While policy work is important - “we need that too,” Coleman says - he adds he feels that an academic approach shouldn’t overshadow “folks that’s actually on the frontline.” He views the anniversary of the No on 21 campaign as nothing less than a call to action to meet the challenges of re-establishing the unified coalition, which created the movement in the first place.

“How do you recreate that Prop. 21 legacy?,” Coleman ponders. “That’s been my whole mission: how do we get back to that?”

Though that legacy has had a seminal influence on the Bay Area’s progressive nonprofit community, and has extended all the way to the White House, Coleman opines that the movement’s real strength lay in “the complexion, the diversity, the multiculturalism. That came straight from the streets.”

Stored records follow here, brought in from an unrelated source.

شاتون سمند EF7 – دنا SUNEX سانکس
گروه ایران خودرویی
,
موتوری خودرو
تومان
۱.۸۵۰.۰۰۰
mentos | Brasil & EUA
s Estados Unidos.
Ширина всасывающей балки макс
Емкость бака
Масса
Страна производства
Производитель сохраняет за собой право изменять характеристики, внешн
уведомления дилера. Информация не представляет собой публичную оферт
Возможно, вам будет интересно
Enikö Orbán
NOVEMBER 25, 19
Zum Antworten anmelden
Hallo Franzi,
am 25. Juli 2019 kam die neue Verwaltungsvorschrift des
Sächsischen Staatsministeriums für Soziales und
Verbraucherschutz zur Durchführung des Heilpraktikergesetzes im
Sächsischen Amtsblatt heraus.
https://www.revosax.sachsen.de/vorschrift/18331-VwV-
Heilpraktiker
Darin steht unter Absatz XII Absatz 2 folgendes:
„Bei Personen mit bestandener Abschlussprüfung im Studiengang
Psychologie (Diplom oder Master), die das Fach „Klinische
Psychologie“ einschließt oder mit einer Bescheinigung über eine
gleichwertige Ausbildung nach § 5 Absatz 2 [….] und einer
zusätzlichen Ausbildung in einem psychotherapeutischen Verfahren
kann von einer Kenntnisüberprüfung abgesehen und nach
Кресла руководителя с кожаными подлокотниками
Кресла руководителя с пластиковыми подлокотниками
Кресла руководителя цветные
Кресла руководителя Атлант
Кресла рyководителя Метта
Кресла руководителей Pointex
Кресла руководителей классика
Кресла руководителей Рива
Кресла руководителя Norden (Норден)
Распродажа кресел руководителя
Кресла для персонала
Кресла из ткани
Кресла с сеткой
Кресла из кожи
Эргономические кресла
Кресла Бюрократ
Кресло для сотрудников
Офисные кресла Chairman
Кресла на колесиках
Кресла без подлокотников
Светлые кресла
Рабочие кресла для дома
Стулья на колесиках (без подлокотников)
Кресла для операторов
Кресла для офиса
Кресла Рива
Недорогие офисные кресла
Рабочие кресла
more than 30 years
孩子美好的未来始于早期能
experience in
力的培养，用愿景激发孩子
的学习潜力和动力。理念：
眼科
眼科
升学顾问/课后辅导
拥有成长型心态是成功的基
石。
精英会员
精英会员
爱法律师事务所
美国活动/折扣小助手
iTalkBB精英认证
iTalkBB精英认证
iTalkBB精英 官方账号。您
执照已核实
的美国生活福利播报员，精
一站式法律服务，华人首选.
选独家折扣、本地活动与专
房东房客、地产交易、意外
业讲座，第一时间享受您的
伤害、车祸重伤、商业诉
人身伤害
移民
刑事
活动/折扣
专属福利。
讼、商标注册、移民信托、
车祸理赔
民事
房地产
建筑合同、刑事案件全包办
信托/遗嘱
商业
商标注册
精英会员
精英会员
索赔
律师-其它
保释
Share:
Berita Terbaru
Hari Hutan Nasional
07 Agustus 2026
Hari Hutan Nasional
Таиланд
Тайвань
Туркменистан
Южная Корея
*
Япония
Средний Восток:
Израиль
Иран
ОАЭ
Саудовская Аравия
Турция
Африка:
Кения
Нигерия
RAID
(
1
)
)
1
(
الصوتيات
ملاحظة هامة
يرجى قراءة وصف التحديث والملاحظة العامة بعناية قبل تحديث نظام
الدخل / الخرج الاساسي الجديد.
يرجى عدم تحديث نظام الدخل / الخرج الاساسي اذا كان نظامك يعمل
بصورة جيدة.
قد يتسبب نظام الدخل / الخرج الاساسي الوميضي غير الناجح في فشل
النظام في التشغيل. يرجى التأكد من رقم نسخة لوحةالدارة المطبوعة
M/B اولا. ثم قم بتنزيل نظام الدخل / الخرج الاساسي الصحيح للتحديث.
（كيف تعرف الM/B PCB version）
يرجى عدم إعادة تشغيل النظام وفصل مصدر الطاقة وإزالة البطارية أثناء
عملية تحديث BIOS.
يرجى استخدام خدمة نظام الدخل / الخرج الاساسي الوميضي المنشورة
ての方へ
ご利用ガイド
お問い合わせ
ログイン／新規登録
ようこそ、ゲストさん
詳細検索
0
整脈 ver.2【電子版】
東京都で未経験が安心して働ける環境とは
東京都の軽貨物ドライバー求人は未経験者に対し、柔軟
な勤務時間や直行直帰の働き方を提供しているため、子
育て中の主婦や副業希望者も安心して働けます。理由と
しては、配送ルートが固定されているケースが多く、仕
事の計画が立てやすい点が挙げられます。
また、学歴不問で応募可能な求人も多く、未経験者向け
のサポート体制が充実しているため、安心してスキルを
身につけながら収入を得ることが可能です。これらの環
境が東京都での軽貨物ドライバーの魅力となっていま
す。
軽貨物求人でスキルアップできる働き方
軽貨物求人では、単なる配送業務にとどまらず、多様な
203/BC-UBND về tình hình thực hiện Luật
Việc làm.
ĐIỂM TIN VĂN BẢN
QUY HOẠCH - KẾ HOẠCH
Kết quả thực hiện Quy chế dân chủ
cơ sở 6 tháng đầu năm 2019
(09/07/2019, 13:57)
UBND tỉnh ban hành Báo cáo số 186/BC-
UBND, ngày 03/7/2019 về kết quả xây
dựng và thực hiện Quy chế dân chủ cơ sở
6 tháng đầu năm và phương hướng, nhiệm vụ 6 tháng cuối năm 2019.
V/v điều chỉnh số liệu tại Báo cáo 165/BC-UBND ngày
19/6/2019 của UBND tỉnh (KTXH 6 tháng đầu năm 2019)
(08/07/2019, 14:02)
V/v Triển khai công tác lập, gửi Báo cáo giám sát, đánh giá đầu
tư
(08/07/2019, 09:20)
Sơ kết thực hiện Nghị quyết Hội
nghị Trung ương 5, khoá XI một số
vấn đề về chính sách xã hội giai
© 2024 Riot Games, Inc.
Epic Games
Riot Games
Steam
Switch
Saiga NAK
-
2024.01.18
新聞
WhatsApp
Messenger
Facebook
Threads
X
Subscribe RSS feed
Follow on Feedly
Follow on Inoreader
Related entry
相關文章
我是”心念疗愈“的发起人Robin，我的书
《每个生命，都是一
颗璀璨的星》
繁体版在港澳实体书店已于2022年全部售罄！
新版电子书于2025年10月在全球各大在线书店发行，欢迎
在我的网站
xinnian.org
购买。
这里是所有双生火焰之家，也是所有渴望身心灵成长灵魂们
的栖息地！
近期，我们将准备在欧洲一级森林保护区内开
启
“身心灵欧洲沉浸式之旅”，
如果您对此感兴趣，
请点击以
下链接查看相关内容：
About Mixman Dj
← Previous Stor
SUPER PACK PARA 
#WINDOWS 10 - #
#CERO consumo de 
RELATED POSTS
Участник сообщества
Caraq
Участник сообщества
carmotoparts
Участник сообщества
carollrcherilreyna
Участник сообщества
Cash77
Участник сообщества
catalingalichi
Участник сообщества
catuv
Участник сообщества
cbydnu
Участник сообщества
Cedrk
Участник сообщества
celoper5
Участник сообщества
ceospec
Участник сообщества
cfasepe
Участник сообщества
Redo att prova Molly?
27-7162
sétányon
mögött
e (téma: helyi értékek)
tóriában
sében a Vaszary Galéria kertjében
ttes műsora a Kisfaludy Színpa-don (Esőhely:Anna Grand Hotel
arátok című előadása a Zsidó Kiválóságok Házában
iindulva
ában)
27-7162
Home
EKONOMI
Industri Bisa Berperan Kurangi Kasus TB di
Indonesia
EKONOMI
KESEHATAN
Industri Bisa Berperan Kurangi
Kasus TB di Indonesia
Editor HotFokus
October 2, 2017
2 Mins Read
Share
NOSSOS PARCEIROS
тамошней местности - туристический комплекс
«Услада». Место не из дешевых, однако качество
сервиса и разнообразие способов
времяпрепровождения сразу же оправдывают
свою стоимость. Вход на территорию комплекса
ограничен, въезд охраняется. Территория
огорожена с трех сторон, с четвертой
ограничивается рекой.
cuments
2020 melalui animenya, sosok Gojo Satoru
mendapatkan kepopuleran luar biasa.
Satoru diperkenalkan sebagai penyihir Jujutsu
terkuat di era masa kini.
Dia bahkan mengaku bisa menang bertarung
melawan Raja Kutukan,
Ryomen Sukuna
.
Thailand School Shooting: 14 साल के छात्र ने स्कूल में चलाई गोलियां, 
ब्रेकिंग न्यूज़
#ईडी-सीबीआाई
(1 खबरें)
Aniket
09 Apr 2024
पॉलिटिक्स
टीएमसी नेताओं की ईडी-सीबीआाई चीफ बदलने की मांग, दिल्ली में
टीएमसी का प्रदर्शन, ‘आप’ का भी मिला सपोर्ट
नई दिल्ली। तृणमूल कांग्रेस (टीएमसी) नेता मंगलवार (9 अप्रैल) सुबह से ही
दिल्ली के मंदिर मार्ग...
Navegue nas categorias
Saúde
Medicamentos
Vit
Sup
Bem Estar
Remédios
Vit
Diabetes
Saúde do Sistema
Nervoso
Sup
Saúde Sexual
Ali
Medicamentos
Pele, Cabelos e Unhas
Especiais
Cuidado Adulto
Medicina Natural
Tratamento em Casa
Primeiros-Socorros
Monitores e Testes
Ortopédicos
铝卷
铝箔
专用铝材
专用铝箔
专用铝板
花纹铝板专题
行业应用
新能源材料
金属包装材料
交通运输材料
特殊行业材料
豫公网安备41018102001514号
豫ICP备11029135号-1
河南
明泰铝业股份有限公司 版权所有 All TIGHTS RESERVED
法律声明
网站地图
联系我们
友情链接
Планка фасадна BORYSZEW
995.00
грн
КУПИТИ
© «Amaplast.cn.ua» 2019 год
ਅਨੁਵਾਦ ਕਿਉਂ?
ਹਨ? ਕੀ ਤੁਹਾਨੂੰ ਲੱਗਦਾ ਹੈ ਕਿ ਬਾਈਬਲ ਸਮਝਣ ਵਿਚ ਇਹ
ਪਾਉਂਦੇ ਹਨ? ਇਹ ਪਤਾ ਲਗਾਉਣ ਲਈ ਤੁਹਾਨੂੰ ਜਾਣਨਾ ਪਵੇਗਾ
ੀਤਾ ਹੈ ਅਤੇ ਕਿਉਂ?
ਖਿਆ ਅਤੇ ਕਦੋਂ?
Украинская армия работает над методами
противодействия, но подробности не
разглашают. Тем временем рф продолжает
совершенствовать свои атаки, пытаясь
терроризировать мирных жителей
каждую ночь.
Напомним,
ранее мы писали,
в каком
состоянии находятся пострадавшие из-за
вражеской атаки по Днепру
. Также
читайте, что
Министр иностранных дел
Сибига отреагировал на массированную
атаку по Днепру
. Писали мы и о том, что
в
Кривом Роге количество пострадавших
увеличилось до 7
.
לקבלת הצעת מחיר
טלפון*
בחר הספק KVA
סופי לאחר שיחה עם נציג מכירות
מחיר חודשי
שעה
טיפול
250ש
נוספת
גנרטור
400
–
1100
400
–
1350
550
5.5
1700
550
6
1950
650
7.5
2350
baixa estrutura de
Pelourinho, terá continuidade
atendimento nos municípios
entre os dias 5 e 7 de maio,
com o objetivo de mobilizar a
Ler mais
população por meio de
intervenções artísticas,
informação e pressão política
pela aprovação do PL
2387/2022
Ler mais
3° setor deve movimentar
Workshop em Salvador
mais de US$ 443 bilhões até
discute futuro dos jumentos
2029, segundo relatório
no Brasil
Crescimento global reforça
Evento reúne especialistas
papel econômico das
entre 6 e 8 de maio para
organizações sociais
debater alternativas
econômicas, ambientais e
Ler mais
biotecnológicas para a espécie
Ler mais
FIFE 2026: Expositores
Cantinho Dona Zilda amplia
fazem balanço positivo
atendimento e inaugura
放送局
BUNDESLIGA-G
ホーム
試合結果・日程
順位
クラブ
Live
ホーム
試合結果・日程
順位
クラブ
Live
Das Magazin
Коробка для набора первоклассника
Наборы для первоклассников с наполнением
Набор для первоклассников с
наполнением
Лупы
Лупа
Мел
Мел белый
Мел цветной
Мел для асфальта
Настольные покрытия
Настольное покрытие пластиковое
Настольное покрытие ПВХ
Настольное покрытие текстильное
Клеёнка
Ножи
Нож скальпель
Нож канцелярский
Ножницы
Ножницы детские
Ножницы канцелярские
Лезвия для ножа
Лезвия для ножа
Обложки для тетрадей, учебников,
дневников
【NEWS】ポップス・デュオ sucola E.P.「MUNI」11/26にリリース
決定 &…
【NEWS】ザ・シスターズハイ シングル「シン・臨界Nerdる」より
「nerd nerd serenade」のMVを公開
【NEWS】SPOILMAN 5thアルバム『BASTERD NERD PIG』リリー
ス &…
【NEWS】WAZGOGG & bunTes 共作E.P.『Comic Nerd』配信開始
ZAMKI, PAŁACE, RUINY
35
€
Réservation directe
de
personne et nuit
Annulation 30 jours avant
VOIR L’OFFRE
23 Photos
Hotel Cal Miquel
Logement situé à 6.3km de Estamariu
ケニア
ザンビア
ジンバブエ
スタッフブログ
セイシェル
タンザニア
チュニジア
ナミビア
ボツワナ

Eric K. Arnold has been writing about urban music culture since the mid-1990s, when he was the Managing Editor of now-defunct 4080 Magazine. Since then, he’s been a columnist for such publications as The Source, XXL, Murder Dog, Africana.com, and the East Bay Express; his work has also appeared in the San Francisco Chronicle, Vibe, Wax Poetics, SF Weekly, XLR8R, the Village Voice and Jamrock, as well as the academic anthologies Total Chaos and The Vinyl Ain’t Final. Eric began his journalistic career while DJing on college radio station KZSC, and remembers well the early days of hip-hop radio, before consolidation, and commercialization set in. He currently lives in Oakland, California.